Describing Parquet data

The following table shows the properties you must provide in a data source description for each data field in a location, event or properties block with Parquet format data.

Setting Description
id The name for the column in the database table
Example: taxi_id
The ID specified should contain only numbers, lowercase letters and underscores and should start with a lowercase letter.
sourceFieldName The name of the field in the Parquet object
Example: "tid"
purpose (Optional)
This setting enables you to identify the following fields for specialized indexing:
- latitude
- longitude
- source_id
See Special fields for more information.
sqlType The SQL data type for this field. For more information about the data types supported, see Types of data.
Example: VARCHAR

For example:

{
    "id": "taxi_id",
    "sourceFieldName": "tid",
    "purpose": "SOURCE_ID",
    "sqlType": "VARCHAR"
}

Data validation

For Parquet format data, a valid parquet file will have rows consistent with its own internal schema. Your source data is therefore unlikely to get rejected because of invalid data.

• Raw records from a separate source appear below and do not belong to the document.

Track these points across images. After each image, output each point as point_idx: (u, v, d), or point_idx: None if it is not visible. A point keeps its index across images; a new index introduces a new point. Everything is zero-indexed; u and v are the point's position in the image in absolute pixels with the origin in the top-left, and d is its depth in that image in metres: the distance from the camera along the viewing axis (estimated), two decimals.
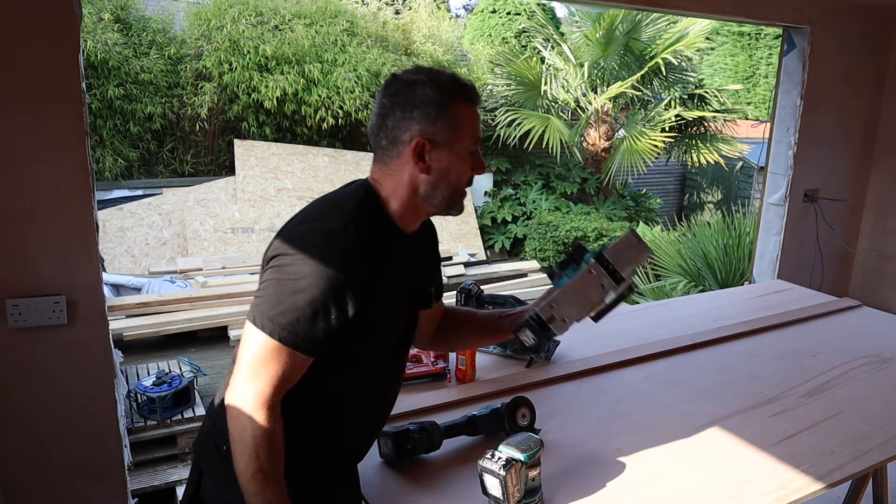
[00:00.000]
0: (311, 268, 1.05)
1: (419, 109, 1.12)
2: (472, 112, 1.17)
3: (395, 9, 8.24)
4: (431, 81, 1.14)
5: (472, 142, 1.17)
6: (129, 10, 6.92)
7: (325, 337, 1.08)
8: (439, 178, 1.16)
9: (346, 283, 1.07)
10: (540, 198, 8.07)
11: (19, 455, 1.87)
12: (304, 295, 1.05)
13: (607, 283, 1.30)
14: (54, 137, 1.76)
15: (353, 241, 1.08)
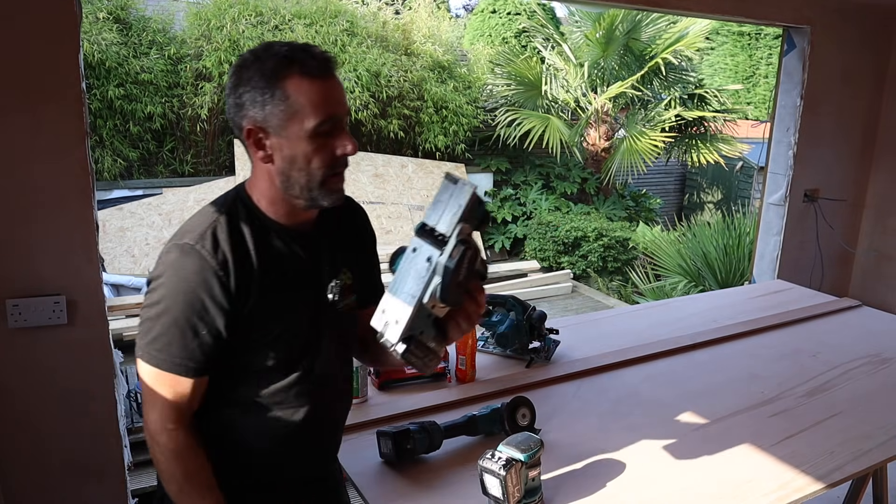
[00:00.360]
0: (167, 289, 1.04)
1: (247, 94, 1.03)
2: (312, 86, 1.02)
3: (395, 9, 8.23)
4: (257, 59, 1.03)
5: (317, 120, 1.02)
6: (128, 9, 6.92)
7: (203, 354, 1.05)
8: (287, 167, 1.05)
9: (204, 296, 1.03)
10: (540, 198, 8.07)
11: (19, 455, 1.87)
12: (167, 318, 1.03)
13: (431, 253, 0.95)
14: (54, 137, 1.75)
15: (208, 252, 1.03)
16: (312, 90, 1.02)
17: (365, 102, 7.12)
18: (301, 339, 1.15)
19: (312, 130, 1.03)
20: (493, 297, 1.94)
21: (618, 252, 6.93)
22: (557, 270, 6.92)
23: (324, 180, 1.07)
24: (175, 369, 1.05)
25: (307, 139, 1.03)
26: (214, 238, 1.05)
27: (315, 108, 1.02)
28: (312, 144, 1.04)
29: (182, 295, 1.03)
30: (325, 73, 1.04)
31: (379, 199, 7.11)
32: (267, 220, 1.11)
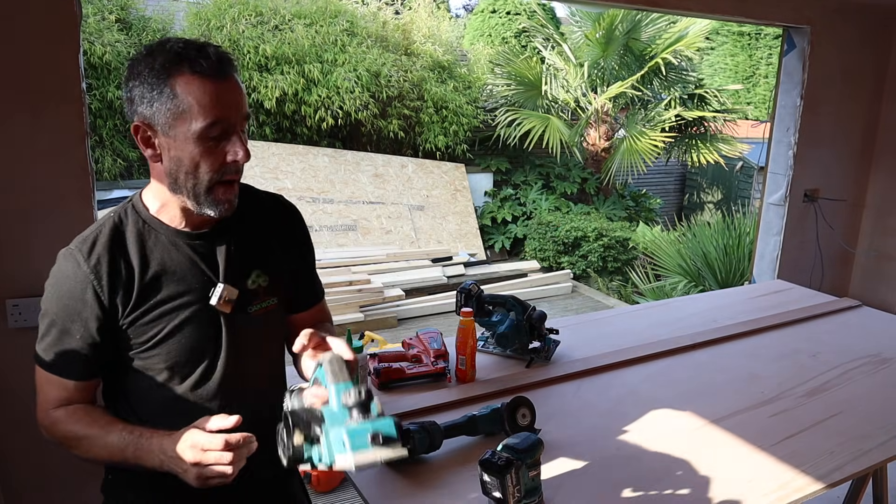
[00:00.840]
0: (47, 293, 1.06)
1: (136, 89, 0.99)
2: (203, 86, 0.97)
3: (395, 9, 8.24)
4: (150, 54, 0.98)
5: (205, 122, 0.98)
6: (129, 10, 6.93)
7: (81, 357, 1.06)
8: (175, 168, 1.01)
9: (76, 301, 1.04)
10: (540, 198, 8.07)
11: (19, 455, 1.87)
12: (47, 320, 1.07)
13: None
14: (54, 137, 1.76)
15: (83, 257, 1.04)
16: (202, 90, 0.97)
17: (365, 102, 7.12)
18: (191, 343, 1.10)
19: (200, 132, 0.98)
20: (493, 297, 1.94)
21: (618, 252, 6.94)
22: (557, 270, 6.93)
23: (211, 187, 1.03)
24: (56, 371, 1.08)
25: (194, 141, 0.99)
26: (93, 243, 1.05)
27: (203, 110, 0.97)
28: (199, 147, 0.99)
29: (56, 300, 1.05)
30: (219, 73, 0.99)
31: (379, 199, 7.11)
32: (156, 224, 1.09)
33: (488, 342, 1.96)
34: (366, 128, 7.45)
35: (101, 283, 1.04)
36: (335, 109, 7.02)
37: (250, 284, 1.15)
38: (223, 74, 1.00)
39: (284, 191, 6.74)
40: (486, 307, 1.92)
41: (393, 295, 5.65)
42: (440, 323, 5.49)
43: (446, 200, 7.50)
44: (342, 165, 7.14)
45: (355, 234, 6.79)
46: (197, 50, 0.99)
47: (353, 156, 7.30)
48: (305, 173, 6.92)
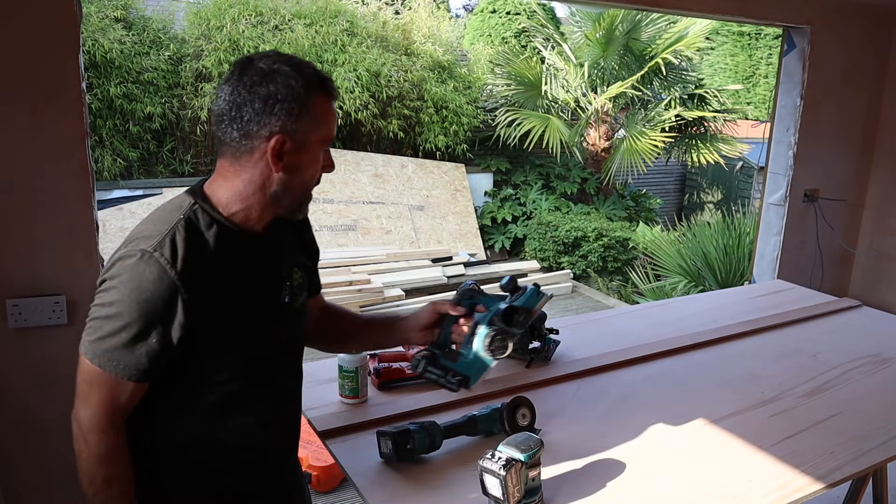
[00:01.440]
0: (121, 294, 1.02)
1: (283, 104, 1.04)
2: (330, 108, 1.10)
3: (395, 9, 8.24)
4: (296, 73, 1.05)
5: (329, 139, 1.12)
6: (129, 9, 6.93)
7: (149, 361, 1.05)
8: (293, 178, 1.10)
9: (160, 306, 1.02)
10: (540, 198, 8.07)
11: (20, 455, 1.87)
12: (118, 321, 1.02)
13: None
14: (54, 137, 1.76)
15: (167, 261, 1.02)
16: (329, 111, 1.11)
17: (365, 102, 7.12)
18: (264, 340, 1.17)
19: (323, 147, 1.12)
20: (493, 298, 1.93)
21: (618, 252, 6.94)
22: (557, 270, 6.93)
23: (310, 196, 1.16)
24: (118, 372, 1.05)
25: (318, 154, 1.12)
26: (173, 246, 1.03)
27: (329, 128, 1.11)
28: (317, 160, 1.12)
29: (137, 303, 1.02)
30: (337, 97, 1.14)
31: (379, 199, 7.11)
32: (228, 224, 1.10)
33: None
34: (366, 128, 7.45)
35: (188, 287, 1.03)
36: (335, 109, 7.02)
37: (294, 281, 1.24)
38: (337, 97, 1.15)
39: None
40: None
41: (393, 295, 5.65)
42: None
43: (446, 200, 7.50)
44: (342, 165, 7.14)
45: (355, 234, 6.78)
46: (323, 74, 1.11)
47: (353, 156, 7.30)
48: None
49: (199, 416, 1.14)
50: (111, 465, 1.08)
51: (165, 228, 1.05)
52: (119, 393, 1.06)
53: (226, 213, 1.10)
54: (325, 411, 1.58)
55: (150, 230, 1.06)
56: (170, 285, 1.02)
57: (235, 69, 1.07)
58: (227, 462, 1.19)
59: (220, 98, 1.07)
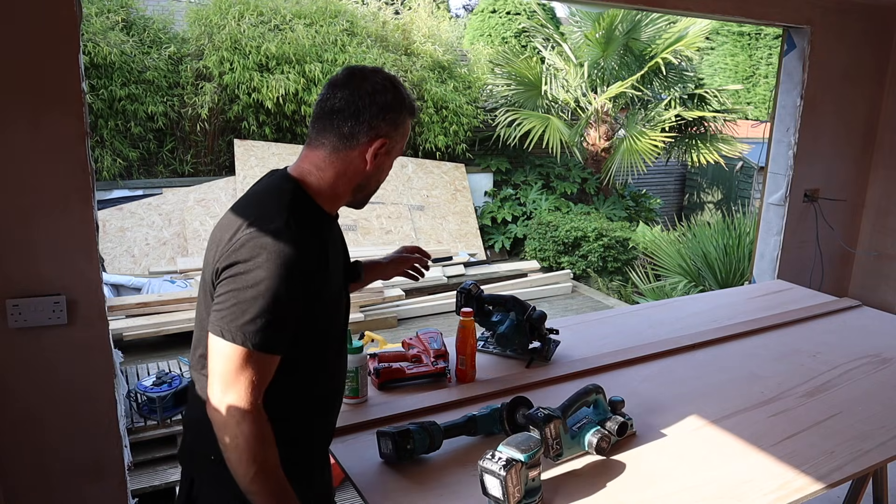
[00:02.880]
0: (267, 271, 1.06)
1: (391, 114, 1.21)
2: (409, 127, 1.29)
3: (395, 9, 8.23)
4: (401, 92, 1.24)
5: (400, 153, 1.29)
6: (129, 9, 6.93)
7: (292, 333, 1.13)
8: (374, 177, 1.25)
9: (301, 277, 1.10)
10: (540, 198, 8.07)
11: (20, 455, 1.87)
12: (267, 298, 1.06)
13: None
14: (54, 137, 1.76)
15: (297, 234, 1.10)
16: (408, 130, 1.29)
17: None
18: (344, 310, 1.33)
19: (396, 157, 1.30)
20: (493, 297, 1.94)
21: (618, 252, 6.93)
22: (557, 270, 6.92)
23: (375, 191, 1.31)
24: (269, 348, 1.09)
25: (392, 161, 1.29)
26: (298, 221, 1.12)
27: (405, 143, 1.29)
28: (390, 166, 1.29)
29: (283, 278, 1.07)
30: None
31: (379, 198, 7.11)
32: (321, 210, 1.22)
33: (488, 342, 1.96)
34: None
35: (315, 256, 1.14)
36: None
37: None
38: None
39: None
40: (486, 307, 1.92)
41: (393, 295, 5.64)
42: (440, 323, 5.49)
43: (446, 200, 7.50)
44: None
45: (355, 234, 6.78)
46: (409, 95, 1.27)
47: None
48: None
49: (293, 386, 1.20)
50: (269, 443, 1.10)
51: (282, 209, 1.13)
52: (268, 370, 1.11)
53: (317, 198, 1.21)
54: None
55: (265, 211, 1.12)
56: (307, 259, 1.11)
57: (353, 77, 1.21)
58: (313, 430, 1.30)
59: (335, 98, 1.19)
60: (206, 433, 1.12)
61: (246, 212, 1.14)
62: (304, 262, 1.10)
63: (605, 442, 1.40)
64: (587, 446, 1.40)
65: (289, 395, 1.19)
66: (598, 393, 1.50)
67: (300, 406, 1.24)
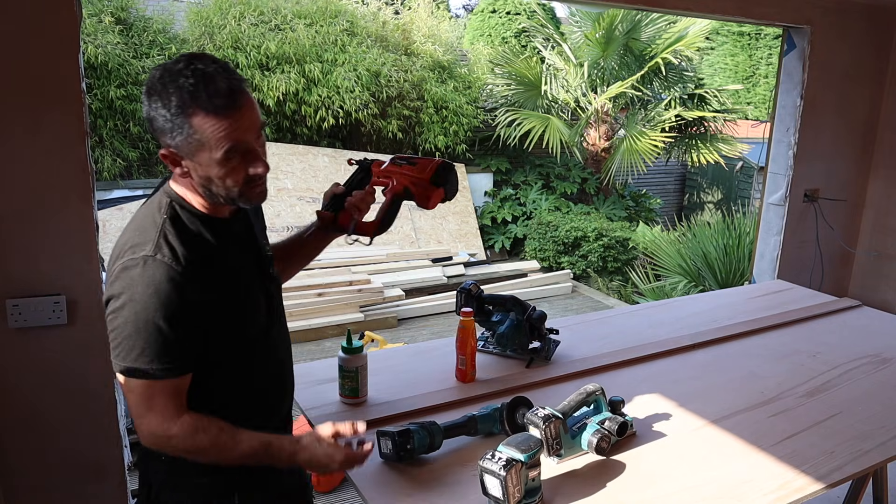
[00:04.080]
0: (141, 303, 1.07)
1: (158, 122, 1.07)
2: (217, 123, 1.05)
3: (395, 9, 8.23)
4: (164, 87, 1.05)
5: (223, 151, 1.07)
6: (129, 10, 6.92)
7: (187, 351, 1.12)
8: (206, 183, 1.12)
9: (180, 296, 1.08)
10: (540, 198, 8.07)
11: (20, 455, 1.87)
12: (149, 329, 1.07)
13: None
14: (54, 137, 1.75)
15: (169, 256, 1.09)
16: (216, 127, 1.05)
17: (365, 102, 7.12)
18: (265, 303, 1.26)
19: (220, 160, 1.08)
20: (493, 297, 1.94)
21: (618, 252, 6.93)
22: (557, 270, 6.92)
23: (241, 192, 1.13)
24: (169, 374, 1.10)
25: (217, 165, 1.09)
26: (169, 244, 1.10)
27: (220, 141, 1.06)
28: (224, 169, 1.09)
29: (157, 307, 1.07)
30: (231, 107, 1.06)
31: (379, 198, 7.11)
32: (201, 215, 1.17)
33: (488, 342, 1.96)
34: (366, 128, 7.45)
35: (195, 277, 1.10)
36: (335, 109, 7.02)
37: (268, 251, 1.33)
38: (232, 108, 1.07)
39: (284, 191, 6.75)
40: (486, 307, 1.92)
41: (393, 295, 5.64)
42: (440, 323, 5.49)
43: None
44: (342, 165, 7.14)
45: None
46: (206, 85, 1.04)
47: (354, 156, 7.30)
48: (305, 173, 6.92)
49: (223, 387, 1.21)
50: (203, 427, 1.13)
51: (154, 231, 1.10)
52: (179, 387, 1.13)
53: (194, 204, 1.17)
54: (325, 411, 1.59)
55: (138, 238, 1.11)
56: (179, 281, 1.08)
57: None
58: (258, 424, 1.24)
59: None
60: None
61: (124, 237, 1.14)
62: (182, 281, 1.08)
63: (605, 442, 1.40)
64: (587, 446, 1.40)
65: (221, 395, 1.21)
66: (598, 393, 1.50)
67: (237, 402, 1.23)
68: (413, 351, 2.19)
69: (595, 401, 1.50)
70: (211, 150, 1.07)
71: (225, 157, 1.08)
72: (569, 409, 1.43)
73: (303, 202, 6.66)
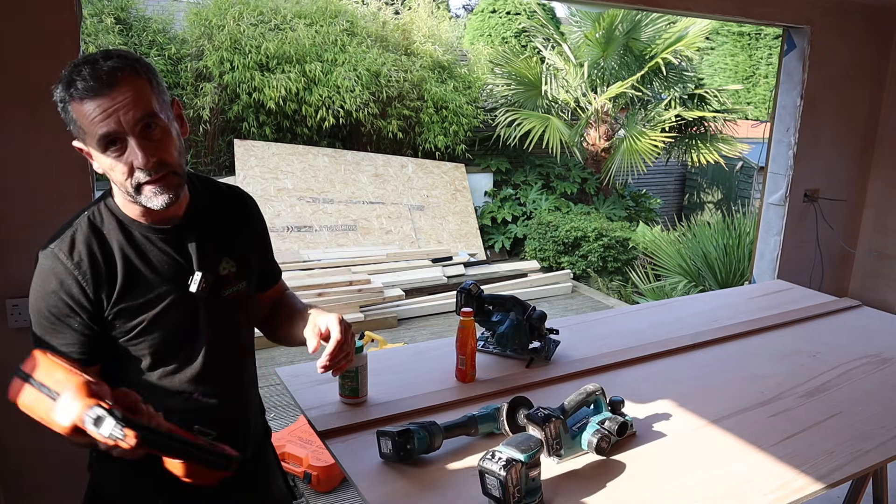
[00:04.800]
0: (35, 294, 1.13)
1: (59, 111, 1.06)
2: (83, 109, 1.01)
3: (395, 9, 8.23)
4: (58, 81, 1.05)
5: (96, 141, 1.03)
6: (129, 10, 6.93)
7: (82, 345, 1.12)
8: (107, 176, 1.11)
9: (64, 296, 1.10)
10: (540, 198, 8.07)
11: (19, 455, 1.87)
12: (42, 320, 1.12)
13: None
14: (54, 137, 1.75)
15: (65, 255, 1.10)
16: (83, 112, 1.02)
17: (365, 101, 7.12)
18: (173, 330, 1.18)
19: (98, 149, 1.04)
20: (493, 297, 1.94)
21: (618, 252, 6.93)
22: (557, 270, 6.92)
23: (137, 187, 1.07)
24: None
25: (101, 156, 1.06)
26: (72, 241, 1.11)
27: (91, 128, 1.02)
28: (107, 160, 1.06)
29: (45, 298, 1.11)
30: (96, 90, 1.01)
31: (379, 199, 7.11)
32: (128, 220, 1.15)
33: (488, 342, 1.96)
34: (366, 128, 7.45)
35: (86, 277, 1.10)
36: (336, 109, 7.02)
37: (221, 271, 1.23)
38: (101, 89, 1.01)
39: (285, 191, 6.75)
40: (486, 307, 1.92)
41: (393, 295, 5.64)
42: (440, 323, 5.49)
43: (446, 200, 7.50)
44: (342, 165, 7.14)
45: (355, 234, 6.78)
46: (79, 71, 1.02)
47: (353, 156, 7.30)
48: (305, 173, 6.92)
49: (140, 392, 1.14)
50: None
51: (70, 228, 1.14)
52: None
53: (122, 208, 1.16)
54: (325, 411, 1.59)
55: (57, 232, 1.14)
56: (68, 276, 1.09)
57: None
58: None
59: None
60: None
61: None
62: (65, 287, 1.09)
63: (605, 442, 1.40)
64: (587, 446, 1.40)
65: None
66: (598, 393, 1.50)
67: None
68: (413, 351, 2.19)
69: (595, 401, 1.50)
70: (88, 140, 1.05)
71: (101, 148, 1.04)
72: (569, 409, 1.43)
73: (303, 202, 6.66)
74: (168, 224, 1.17)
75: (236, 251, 1.26)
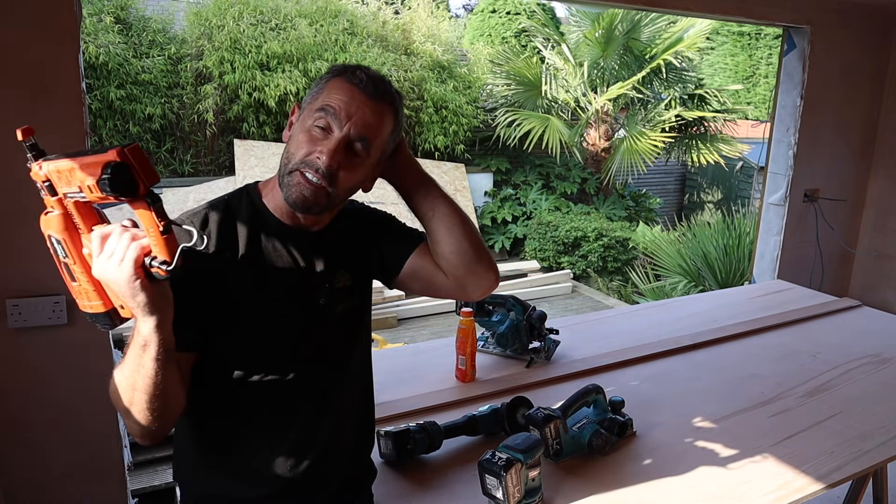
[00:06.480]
0: None
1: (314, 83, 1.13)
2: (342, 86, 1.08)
3: (395, 8, 8.24)
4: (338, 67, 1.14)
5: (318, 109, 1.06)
6: (129, 10, 6.93)
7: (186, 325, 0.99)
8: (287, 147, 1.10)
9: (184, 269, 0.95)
10: (540, 198, 8.07)
11: (19, 455, 1.87)
12: None
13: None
14: (54, 137, 1.75)
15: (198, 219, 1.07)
16: (340, 88, 1.06)
17: None
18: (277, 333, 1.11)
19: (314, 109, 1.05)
20: (493, 297, 1.93)
21: (618, 252, 6.94)
22: (557, 270, 6.93)
23: (293, 170, 1.05)
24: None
25: (306, 116, 1.06)
26: (205, 218, 1.08)
27: (327, 97, 1.05)
28: (307, 122, 1.05)
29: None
30: (364, 88, 1.07)
31: (379, 199, 7.08)
32: (268, 217, 1.11)
33: (488, 342, 1.96)
34: None
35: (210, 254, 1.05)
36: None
37: (337, 283, 1.16)
38: (367, 89, 1.07)
39: None
40: (486, 307, 1.92)
41: (393, 295, 5.64)
42: (440, 323, 5.49)
43: None
44: None
45: None
46: (361, 67, 1.11)
47: None
48: None
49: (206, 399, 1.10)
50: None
51: (204, 207, 1.10)
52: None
53: (266, 205, 1.12)
54: None
55: (193, 209, 1.11)
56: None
57: None
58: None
59: None
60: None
61: None
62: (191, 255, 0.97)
63: (605, 442, 1.40)
64: (587, 446, 1.40)
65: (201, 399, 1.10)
66: (598, 393, 1.50)
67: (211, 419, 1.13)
68: (413, 351, 2.19)
69: (595, 401, 1.50)
70: (317, 103, 1.06)
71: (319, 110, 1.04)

For a given row, if the source field:

  • is referenced that does not exist, the value associated with that field will be considered invalid.
  • is an empty string, it will be interpreted as an empty string (the validity of this is based on its field specification)
  • has a value null, it will be interpreted as NULL (the validity of this is based on its field specification)

Please do not attempt to ingest parquet files with columns made entirely of NULL values, as this will cause the ingest to fail.